Within the material below, count every line with the string "uuid". Give no more than the number.

=== Section Start ===

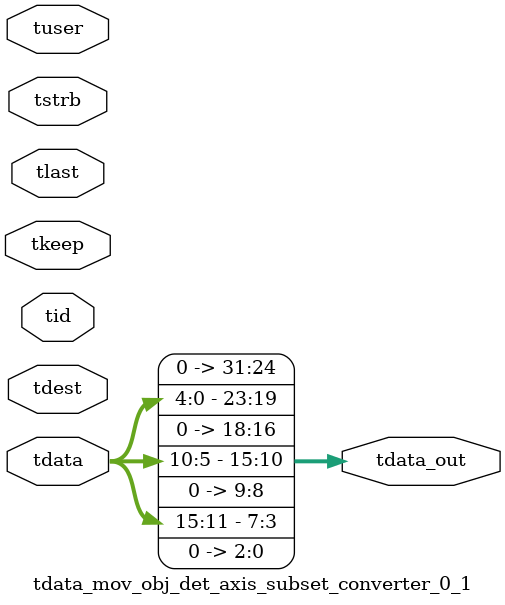
<source format=v>


`timescale 1ps/1ps

module tdata_mov_obj_det_axis_subset_converter_0_1 #
(
parameter C_S_AXIS_TDATA_WIDTH = 32,
parameter C_S_AXIS_TUSER_WIDTH = 0,
parameter C_S_AXIS_TID_WIDTH   = 0,
parameter C_S_AXIS_TDEST_WIDTH = 0,
parameter C_M_AXIS_TDATA_WIDTH = 32
)
(
input  [(C_S_AXIS_TDATA_WIDTH == 0 ? 1 : C_S_AXIS_TDATA_WIDTH)-1:0     ] tdata,
input  [(C_S_AXIS_TUSER_WIDTH == 0 ? 1 : C_S_AXIS_TUSER_WIDTH)-1:0     ] tuser,
input  [(C_S_AXIS_TID_WIDTH   == 0 ? 1 : C_S_AXIS_TID_WIDTH)-1:0       ] tid,
input  [(C_S_AXIS_TDEST_WIDTH == 0 ? 1 : C_S_AXIS_TDEST_WIDTH)-1:0     ] tdest,
input  [(C_S_AXIS_TDATA_WIDTH/8)-1:0 ] tkeep,
input  [(C_S_AXIS_TDATA_WIDTH/8)-1:0 ] tstrb,
input                                                                    tlast,
output [C_M_AXIS_TDATA_WIDTH-1:0] tdata_out
);

assign tdata_out = {tdata[4:0],3'b000,tdata[10:5],2'b00,tdata[15:11],3'b000};

endmodule


</source>
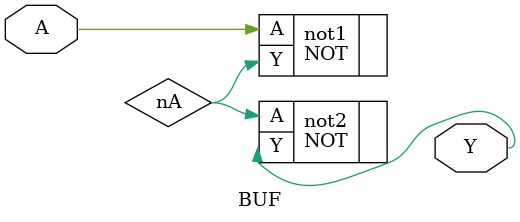
<source format=v>
`include "../NOT/NOT.v"

module BUF(
    output Y,
    input A
);
    wire nA;
    NOT not1(
        .A(A),
        .Y(nA)
    );
    NOT not2(
        .A(nA),
        .Y(Y)
    );
endmodule
</source>
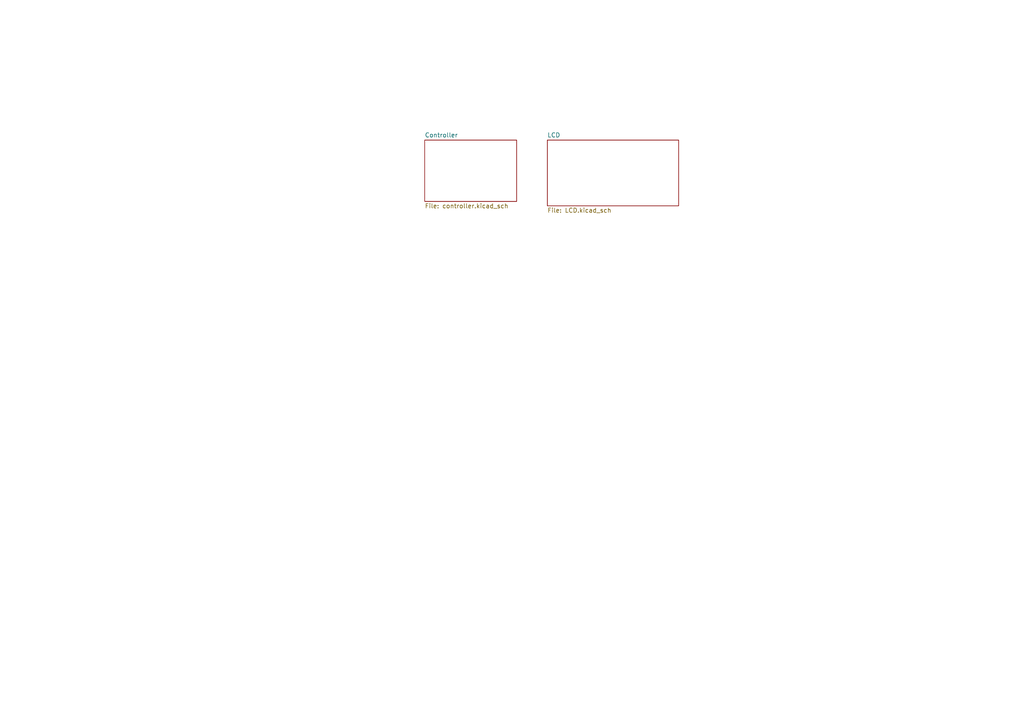
<source format=kicad_sch>
(kicad_sch
	(version 20231120)
	(generator "eeschema")
	(generator_version "8.0")
	(uuid "98c2be80-c7ca-4fe5-b302-238a0f594199")
	(paper "A4")
	(lib_symbols)
	(sheet
		(at 158.75 40.64)
		(size 38.1 19.05)
		(fields_autoplaced yes)
		(stroke
			(width 0.1524)
			(type solid)
		)
		(fill
			(color 0 0 0 0.0000)
		)
		(uuid "2e3fa433-6d71-474f-959d-cbc4e3433184")
		(property "Sheetname" "LCD"
			(at 158.75 39.9284 0)
			(effects
				(font
					(size 1.27 1.27)
				)
				(justify left bottom)
			)
		)
		(property "Sheetfile" "LCD.kicad_sch"
			(at 158.75 60.2746 0)
			(effects
				(font
					(size 1.27 1.27)
				)
				(justify left top)
			)
		)
		(instances
			(project "pg_hw"
				(path "/98c2be80-c7ca-4fe5-b302-238a0f594199"
					(page "3")
				)
			)
		)
	)
	(sheet
		(at 123.19 40.64)
		(size 26.67 17.78)
		(fields_autoplaced yes)
		(stroke
			(width 0.1524)
			(type solid)
		)
		(fill
			(color 0 0 0 0.0000)
		)
		(uuid "8ba1f843-15ae-42f6-a267-5fa0b50da669")
		(property "Sheetname" "Controller"
			(at 123.19 39.9284 0)
			(effects
				(font
					(size 1.27 1.27)
				)
				(justify left bottom)
			)
		)
		(property "Sheetfile" "controller.kicad_sch"
			(at 123.19 59.0046 0)
			(effects
				(font
					(size 1.27 1.27)
				)
				(justify left top)
			)
		)
		(instances
			(project "pg_hw"
				(path "/98c2be80-c7ca-4fe5-b302-238a0f594199"
					(page "2")
				)
			)
		)
	)
	(sheet_instances
		(path "/"
			(page "1")
		)
	)
)

</source>
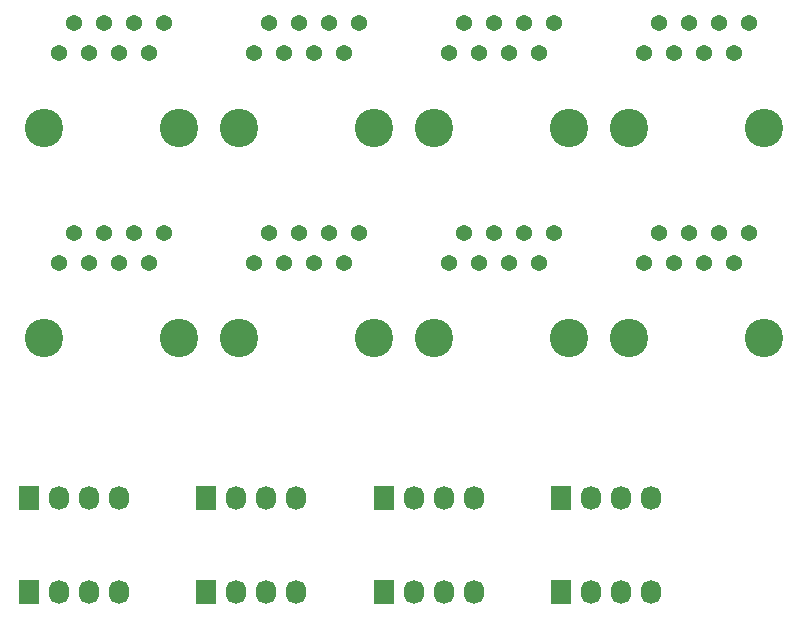
<source format=gbr>
G04 #@! TF.FileFunction,Soldermask,Bot*
%FSLAX46Y46*%
G04 Gerber Fmt 4.6, Leading zero omitted, Abs format (unit mm)*
G04 Created by KiCad (PCBNEW (2015-05-23 BZR 5679)-product) date Wednesday, May 27, 2015 'PMt' 12:22:29 PM*
%MOMM*%
G01*
G04 APERTURE LIST*
%ADD10C,0.100000*%
%ADD11R,1.727200X2.032000*%
%ADD12O,1.727200X2.032000*%
%ADD13C,1.371600*%
%ADD14C,3.250000*%
G04 APERTURE END LIST*
D10*
D11*
X159780000Y-136270000D03*
D12*
X162320000Y-136270000D03*
X164860000Y-136270000D03*
X167400000Y-136270000D03*
D11*
X174780000Y-128270000D03*
D12*
X177320000Y-128270000D03*
X179860000Y-128270000D03*
X182400000Y-128270000D03*
D11*
X189780000Y-136270000D03*
D12*
X192320000Y-136270000D03*
X194860000Y-136270000D03*
X197400000Y-136270000D03*
D11*
X174780000Y-136270000D03*
D12*
X177320000Y-136270000D03*
X179860000Y-136270000D03*
X182400000Y-136270000D03*
D11*
X144780000Y-136270000D03*
D12*
X147320000Y-136270000D03*
X149860000Y-136270000D03*
X152400000Y-136270000D03*
D11*
X189780000Y-128270000D03*
D12*
X192320000Y-128270000D03*
X194860000Y-128270000D03*
X197400000Y-128270000D03*
D11*
X159780000Y-128270000D03*
D12*
X162320000Y-128270000D03*
X164860000Y-128270000D03*
X167400000Y-128270000D03*
D13*
X156210000Y-88070000D03*
X153670000Y-88070000D03*
X147320000Y-90610000D03*
X148590000Y-88070000D03*
X149860000Y-90610000D03*
X151130000Y-88070000D03*
X152400000Y-90610000D03*
X154940000Y-90610000D03*
D14*
X146050000Y-96960000D03*
X157480000Y-96960000D03*
D11*
X144780000Y-128270000D03*
D12*
X147320000Y-128270000D03*
X149860000Y-128270000D03*
X152400000Y-128270000D03*
D13*
X172720000Y-88070000D03*
X170180000Y-88070000D03*
X163830000Y-90610000D03*
X165100000Y-88070000D03*
X166370000Y-90610000D03*
X167640000Y-88070000D03*
X168910000Y-90610000D03*
X171450000Y-90610000D03*
D14*
X162560000Y-96960000D03*
X173990000Y-96960000D03*
D13*
X189230000Y-88070000D03*
X186690000Y-88070000D03*
X180340000Y-90610000D03*
X181610000Y-88070000D03*
X182880000Y-90610000D03*
X184150000Y-88070000D03*
X185420000Y-90610000D03*
X187960000Y-90610000D03*
D14*
X179070000Y-96960000D03*
X190500000Y-96960000D03*
D13*
X205740000Y-88070000D03*
X203200000Y-88070000D03*
X196850000Y-90610000D03*
X198120000Y-88070000D03*
X199390000Y-90610000D03*
X200660000Y-88070000D03*
X201930000Y-90610000D03*
X204470000Y-90610000D03*
D14*
X195580000Y-96960000D03*
X207010000Y-96960000D03*
D13*
X156210000Y-105850000D03*
X153670000Y-105850000D03*
X147320000Y-108390000D03*
X148590000Y-105850000D03*
X149860000Y-108390000D03*
X151130000Y-105850000D03*
X152400000Y-108390000D03*
X154940000Y-108390000D03*
D14*
X146050000Y-114740000D03*
X157480000Y-114740000D03*
D13*
X172720000Y-105850000D03*
X170180000Y-105850000D03*
X163830000Y-108390000D03*
X165100000Y-105850000D03*
X166370000Y-108390000D03*
X167640000Y-105850000D03*
X168910000Y-108390000D03*
X171450000Y-108390000D03*
D14*
X162560000Y-114740000D03*
X173990000Y-114740000D03*
D13*
X189230000Y-105850000D03*
X186690000Y-105850000D03*
X180340000Y-108390000D03*
X181610000Y-105850000D03*
X182880000Y-108390000D03*
X184150000Y-105850000D03*
X185420000Y-108390000D03*
X187960000Y-108390000D03*
D14*
X179070000Y-114740000D03*
X190500000Y-114740000D03*
D13*
X205740000Y-105850000D03*
X203200000Y-105850000D03*
X196850000Y-108390000D03*
X198120000Y-105850000D03*
X199390000Y-108390000D03*
X200660000Y-105850000D03*
X201930000Y-108390000D03*
X204470000Y-108390000D03*
D14*
X195580000Y-114740000D03*
X207010000Y-114740000D03*
M02*

</source>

=== Section End ===

* RESULT FOR THIS EXERCISE
3